[Instruction]: Please set out the data from the line containing "family: Asilidae" up to and including the line containing "scientific name: Erigeron glaucus" as a JSON list of strings, one string per line, with any blank lines skipped.

[Dataset]:
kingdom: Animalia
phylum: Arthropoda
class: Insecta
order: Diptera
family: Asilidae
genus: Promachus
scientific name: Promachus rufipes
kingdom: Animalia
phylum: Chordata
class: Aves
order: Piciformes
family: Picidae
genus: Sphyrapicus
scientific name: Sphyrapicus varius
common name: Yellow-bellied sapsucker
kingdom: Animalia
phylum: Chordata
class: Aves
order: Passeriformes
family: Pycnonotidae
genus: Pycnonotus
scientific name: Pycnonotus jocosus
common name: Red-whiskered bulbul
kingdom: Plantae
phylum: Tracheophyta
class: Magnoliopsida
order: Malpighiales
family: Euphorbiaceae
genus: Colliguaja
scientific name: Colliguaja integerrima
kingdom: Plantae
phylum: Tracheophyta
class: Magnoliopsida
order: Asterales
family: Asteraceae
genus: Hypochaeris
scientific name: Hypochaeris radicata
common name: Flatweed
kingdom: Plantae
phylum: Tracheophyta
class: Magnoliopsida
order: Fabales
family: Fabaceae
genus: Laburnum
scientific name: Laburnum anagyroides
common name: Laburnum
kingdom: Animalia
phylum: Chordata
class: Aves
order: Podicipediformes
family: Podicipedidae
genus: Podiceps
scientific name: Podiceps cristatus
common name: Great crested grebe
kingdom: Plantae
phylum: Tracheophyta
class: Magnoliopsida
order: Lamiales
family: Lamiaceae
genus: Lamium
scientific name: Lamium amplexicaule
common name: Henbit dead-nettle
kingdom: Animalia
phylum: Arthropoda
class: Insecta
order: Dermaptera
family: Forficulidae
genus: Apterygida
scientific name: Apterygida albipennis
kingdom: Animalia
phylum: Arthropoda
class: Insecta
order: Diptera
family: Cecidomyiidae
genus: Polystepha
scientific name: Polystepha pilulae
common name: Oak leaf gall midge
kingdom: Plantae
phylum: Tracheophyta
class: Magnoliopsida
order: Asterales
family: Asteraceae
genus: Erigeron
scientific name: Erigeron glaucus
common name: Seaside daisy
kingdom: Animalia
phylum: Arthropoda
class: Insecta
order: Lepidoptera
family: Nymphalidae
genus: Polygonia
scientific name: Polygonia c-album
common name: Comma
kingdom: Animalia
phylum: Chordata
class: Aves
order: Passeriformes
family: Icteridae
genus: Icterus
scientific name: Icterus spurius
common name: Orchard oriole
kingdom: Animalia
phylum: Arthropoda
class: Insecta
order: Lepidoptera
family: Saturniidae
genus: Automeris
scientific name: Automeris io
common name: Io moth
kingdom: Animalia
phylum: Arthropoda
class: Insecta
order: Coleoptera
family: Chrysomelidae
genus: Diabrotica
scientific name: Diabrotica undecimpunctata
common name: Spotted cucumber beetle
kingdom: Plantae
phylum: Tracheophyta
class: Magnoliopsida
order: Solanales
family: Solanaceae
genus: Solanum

[Full response]:
[
  "family: Asilidae",
  "genus: Promachus",
  "scientific name: Promachus rufipes",
  "kingdom: Animalia",
  "phylum: Chordata",
  "class: Aves",
  "order: Piciformes",
  "family: Picidae",
  "genus: Sphyrapicus",
  "scientific name: Sphyrapicus varius",
  "common name: Yellow-bellied sapsucker",
  "kingdom: Animalia",
  "phylum: Chordata",
  "class: Aves",
  "order: Passeriformes",
  "family: Pycnonotidae",
  "genus: Pycnonotus",
  "scientific name: Pycnonotus jocosus",
  "common name: Red-whiskered bulbul",
  "kingdom: Plantae",
  "phylum: Tracheophyta",
  "class: Magnoliopsida",
  "order: Malpighiales",
  "family: Euphorbiaceae",
  "genus: Colliguaja",
  "scientific name: Colliguaja integerrima",
  "kingdom: Plantae",
  "phylum: Tracheophyta",
  "class: Magnoliopsida",
  "order: Asterales",
  "family: Asteraceae",
  "genus: Hypochaeris",
  "scientific name: Hypochaeris radicata",
  "common name: Flatweed",
  "kingdom: Plantae",
  "phylum: Tracheophyta",
  "class: Magnoliopsida",
  "order: Fabales",
  "family: Fabaceae",
  "genus: Laburnum",
  "scientific name: Laburnum anagyroides",
  "common name: Laburnum",
  "kingdom: Animalia",
  "phylum: Chordata",
  "class: Aves",
  "order: Podicipediformes",
  "family: Podicipedidae",
  "genus: Podiceps",
  "scientific name: Podiceps cristatus",
  "common name: Great crested grebe",
  "kingdom: Plantae",
  "phylum: Tracheophyta",
  "class: Magnoliopsida",
  "order: Lamiales",
  "family: Lamiaceae",
  "genus: Lamium",
  "scientific name: Lamium amplexicaule",
  "common name: Henbit dead-nettle",
  "kingdom: Animalia",
  "phylum: Arthropoda",
  "class: Insecta",
  "order: Dermaptera",
  "family: Forficulidae",
  "genus: Apterygida",
  "scientific name: Apterygida albipennis",
  "kingdom: Animalia",
  "phylum: Arthropoda",
  "class: Insecta",
  "order: Diptera",
  "family: Cecidomyiidae",
  "genus: Polystepha",
  "scientific name: Polystepha pilulae",
  "common name: Oak leaf gall midge",
  "kingdom: Plantae",
  "phylum: Tracheophyta",
  "class: Magnoliopsida",
  "order: Asterales",
  "family: Asteraceae",
  "genus: Erigeron",
  "scientific name: Erigeron glaucus"
]